Deprecated Inline Elements

  1. <acronym> - Represents an acronym; use <abbr> instead.
  2. <big> - Makes the text font size one size larger.
  3. <tt> - Represents text in a fixed-pitch font; use CSS instead.
  4. <font> - Defines font, color, and size for text; use CSS instead.

Non-Standard/Experimental Inline Elements

  1. <slot> - Part of the Web Components technology suite, it is a placeholder inside a web component that you can fill with your own markup, similar to a content placeholder in other templating systems.

These elements are considered inline because they do not start on a new line and only take up as much width as necessary. For the most accurate and up-to-date list, always refer to the latest HTML specification and browser documentation.


In HTML, custom or undefined tags are treated as inline elements by default.

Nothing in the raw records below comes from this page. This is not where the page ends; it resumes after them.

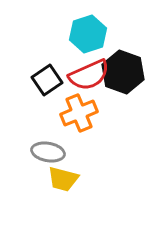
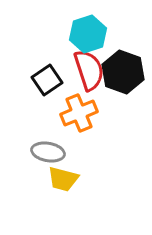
red semicircle: moved 5 px up; rotated 84 degrees counterclockwise
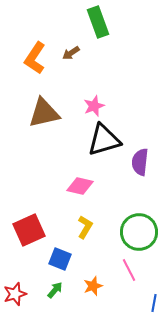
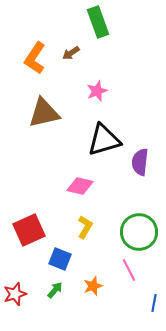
pink star: moved 3 px right, 15 px up
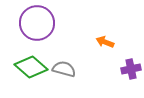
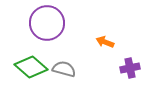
purple circle: moved 10 px right
purple cross: moved 1 px left, 1 px up
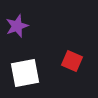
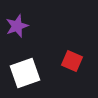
white square: rotated 8 degrees counterclockwise
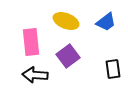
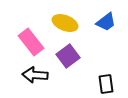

This means that if you define a custom tag that is not recognized by the HTML specification, it will behave like an inline element unless you explicitly style it using CSS.

For example, if you create a custom tag <my-custom-element>, it will be treated as an inline element:

<my-custom-element>This is a custom element.</my-custom-element>

To change its behavior to a block-level element, you need to use CSS:

my-custom-element {
    display: block;
}

This CSS rule will make the custom element behave as a block-level element:

<my-custom-element>This is a custom element.</my-custom-element>

With the CSS applied, <my-custom-element> will now start on a new line and take up the full width available, like standard block-level elements.